The woman who found the bodies of two children missing since 2003 said she had been looking for them for months because of clues that the grave site could be near where she lived in Ohio.

Stephanie Dietrich said she began looking for Sarah and Philip Gehring in July after she heard that Teri Knight, their mother, had asked for the public's help in finding the New Hampshire children.

"I figured I was the public," Dietrich, 44, said in a telephone interview Sunday with The Telegraph of Nashua. "She asked for help and I didn't have anything else going on."

The children had been last seen in Concord on July 4, 2003. Their father, Manuel Gehring, confessed to killing Sarah, 14, and Philip, 11, driving for hours and then burying their bodies somewhere in the Midwest.

Dietrich, 44, lives in Akron, Ohio, about 15 miles from the spot in Hudson, Ohio, where she found the bodies Thursday with the help of her dog.
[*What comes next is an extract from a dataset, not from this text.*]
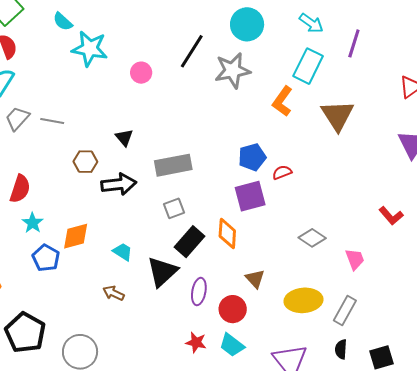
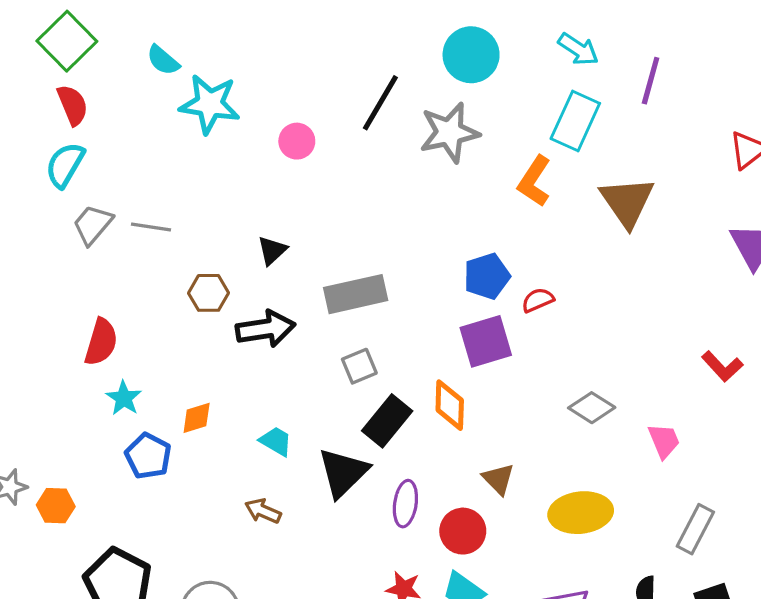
black triangle: (124, 137) -> (272, 250), turned 30
orange diamond: (76, 236) -> (197, 418), size x0.7
gray rectangle: (345, 311) -> (695, 529), moved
Before he committed suicide by strangling himself in jail, Gehring told police he couldn't remember where he dumped the bodies. He did, however, provide clues that led to repeated searches along a 700-mile stretch of Interstate 80 from the states of Pennsylvania to Nebraska.

Investigators concluded in 2004 that pollen found on dirt on Gehring's minivan and shovel suggested that the soil most likely came from northeastern Ohio.

Teri Knight herself said she searched within 5 miles of Hudson, Ohio, last summer.

Dietrich, who went to high school in Hudson and has two children of her own, said she read transcripts of the father's comments online and knew an area in the town that she thought could be the place he told police about.

Last Tuesday afternoon she was able to find the spot with her dog, Ricco.

"Ricco speaks to you with his whole body," she said. "He listens with his body. He's very persuasive."

She hesitated to dig that day because she heard hunters nearby. She called the Hudson police department Thursday morning and described the spot to them. She tried to stay home, but couldn't.

When she and Ricco got to the spot and started to dig, she hit a black plastic trash bag. "I didn't want to be the finder," she said. "I just wanted to find the space and have someone else come and find it."

But she dug just a little more and found a cross made of sticks and duct tape, as the father had described in his confession. "As soon as I picked up that cross I was, like, 'Ricco, we're not going to dig anymore,'" she said.

She and the dog headed out of the woods and found a police officer, and together they returned to the spot. The officer lifted the plastic, she said, and "that was enough."

New Hampshire's Senior Assistant Attorney General Jeff Strelzin, who has been working on the case since the children disappeared, hailed Dietrich's efforts.

"She's a great person," Strelzin said Monday. "She's a mother who obviously was just hit with the story of what happened to Philip and Sarah and really felt in her own heart the appeal she heard from Teri."